現病歴:5歳頃から瞬きが始まり,やがて飛び上がる,ウッウッと声を出すようになった.11歳(小5)より唇をなめる,舌を突き出すなどのチック症状も加わり,3カ月くらいの周期で増悪,やや軽快を繰り返す.チックは学校や他人がいる時のほうが軽く,家族だけのほうが多くみられる.12歳(小6の3学期)の時に中学でのいじめを心配して当院を受診.初診時には上記症状に加えて,両眼とも内転させて内斜視様になる,鼻や?,口をひくひくゆがませる,鼻を膨らませる,咳払いなどが絶えずみられた.さらに手足がいつも動いていてじっとしていない,そわそわして上の空の様子で多動傾向もあり.
家族歴:父母,弟(小3)の4人家族.
心理社会的病歴:生来過敏で泣いてばかりだったため,母親は子育てが不安であった.激しい人見知りがあり,臆病で恐がってよく泣いた.学校の成績はあまりよくない.人の話に割り込み,しゃべりすぎる.母親は弟には普通に接することができるのに,患児とは合わない気がしてやりにくさ,つらさを感じている.父親はあまり口うるさくなく,患児を受容しているようである.

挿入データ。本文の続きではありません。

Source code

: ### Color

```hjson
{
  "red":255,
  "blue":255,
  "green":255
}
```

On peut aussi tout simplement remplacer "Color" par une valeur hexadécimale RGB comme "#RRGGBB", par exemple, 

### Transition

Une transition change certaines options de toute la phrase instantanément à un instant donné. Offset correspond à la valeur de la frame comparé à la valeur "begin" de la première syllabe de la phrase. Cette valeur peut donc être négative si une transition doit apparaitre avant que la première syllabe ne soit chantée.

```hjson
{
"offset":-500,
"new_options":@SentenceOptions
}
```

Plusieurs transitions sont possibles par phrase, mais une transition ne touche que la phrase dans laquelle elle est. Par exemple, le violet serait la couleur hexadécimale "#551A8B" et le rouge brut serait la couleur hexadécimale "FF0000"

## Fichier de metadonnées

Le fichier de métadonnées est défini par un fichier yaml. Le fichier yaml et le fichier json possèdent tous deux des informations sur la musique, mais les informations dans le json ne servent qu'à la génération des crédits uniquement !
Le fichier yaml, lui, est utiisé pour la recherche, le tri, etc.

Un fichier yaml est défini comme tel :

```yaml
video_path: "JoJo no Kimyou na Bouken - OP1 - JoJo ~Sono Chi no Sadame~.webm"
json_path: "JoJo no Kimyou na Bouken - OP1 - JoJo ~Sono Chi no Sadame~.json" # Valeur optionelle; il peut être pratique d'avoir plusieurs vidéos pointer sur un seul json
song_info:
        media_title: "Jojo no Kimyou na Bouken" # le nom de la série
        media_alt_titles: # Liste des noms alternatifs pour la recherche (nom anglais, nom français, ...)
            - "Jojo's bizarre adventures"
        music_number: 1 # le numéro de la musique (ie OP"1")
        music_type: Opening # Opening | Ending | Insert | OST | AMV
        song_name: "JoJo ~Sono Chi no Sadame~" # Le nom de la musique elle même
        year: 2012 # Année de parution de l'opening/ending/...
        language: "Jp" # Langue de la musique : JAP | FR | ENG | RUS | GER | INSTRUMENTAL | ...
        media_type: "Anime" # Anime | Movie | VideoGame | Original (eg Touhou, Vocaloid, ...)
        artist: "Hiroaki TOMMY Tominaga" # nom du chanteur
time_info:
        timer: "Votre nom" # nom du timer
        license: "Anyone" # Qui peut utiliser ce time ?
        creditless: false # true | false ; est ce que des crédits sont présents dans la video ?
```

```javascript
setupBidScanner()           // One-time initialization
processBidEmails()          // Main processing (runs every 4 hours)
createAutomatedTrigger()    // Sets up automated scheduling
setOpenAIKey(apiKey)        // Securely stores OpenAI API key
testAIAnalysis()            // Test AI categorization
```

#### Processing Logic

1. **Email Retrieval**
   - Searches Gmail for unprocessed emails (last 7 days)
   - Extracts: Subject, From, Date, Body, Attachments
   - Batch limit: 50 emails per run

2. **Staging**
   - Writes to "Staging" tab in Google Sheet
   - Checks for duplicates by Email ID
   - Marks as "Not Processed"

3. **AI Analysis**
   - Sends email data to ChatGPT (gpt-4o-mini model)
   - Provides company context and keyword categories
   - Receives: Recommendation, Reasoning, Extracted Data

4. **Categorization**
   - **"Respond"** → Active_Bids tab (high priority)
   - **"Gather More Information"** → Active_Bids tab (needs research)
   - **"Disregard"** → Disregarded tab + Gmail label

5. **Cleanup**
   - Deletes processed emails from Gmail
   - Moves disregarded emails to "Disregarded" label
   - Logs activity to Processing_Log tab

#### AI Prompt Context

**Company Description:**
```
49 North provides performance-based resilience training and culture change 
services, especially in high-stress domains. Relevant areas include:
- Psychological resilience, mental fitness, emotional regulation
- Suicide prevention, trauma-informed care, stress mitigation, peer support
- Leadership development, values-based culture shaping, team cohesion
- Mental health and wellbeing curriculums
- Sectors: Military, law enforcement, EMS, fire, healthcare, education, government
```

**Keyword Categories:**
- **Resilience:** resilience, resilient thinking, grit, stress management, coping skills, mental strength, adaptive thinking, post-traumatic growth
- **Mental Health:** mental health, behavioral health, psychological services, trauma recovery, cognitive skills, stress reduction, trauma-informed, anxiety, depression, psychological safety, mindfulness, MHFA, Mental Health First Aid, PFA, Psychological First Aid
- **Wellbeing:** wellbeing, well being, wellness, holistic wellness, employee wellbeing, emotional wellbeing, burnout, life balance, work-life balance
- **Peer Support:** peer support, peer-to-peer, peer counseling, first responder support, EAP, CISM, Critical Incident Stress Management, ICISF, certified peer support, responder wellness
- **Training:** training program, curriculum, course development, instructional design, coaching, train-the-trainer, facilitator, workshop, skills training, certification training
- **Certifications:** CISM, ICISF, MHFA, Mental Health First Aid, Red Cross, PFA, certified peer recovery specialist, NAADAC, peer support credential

経過:トゥレット障害と診断し,患児・両親に説明.症状を軽減する目的でセレネース(R)を使用した.0.25から0.5 mgに暫増してチック症状や落ち着きのなさが軽減し,維持投与中.完全に抑えることなく,このまま思春期を過ぎる頃まで続ける予定.投薬開始1カ月後に大学病院を紹介して,注意欠陥/多動性障害の合併がないことを確認した.最初の数カ月は父親が来院,その後母親が来るようになり,次第に母親は明るく,よく話すようになり,患児をそのまま受け入れられるようにもなった.中学では陸上部に入り,チックはあるが目立たない.中2になって少し反抗的になり,口をきかないことも多い.勉強はやる気を出している.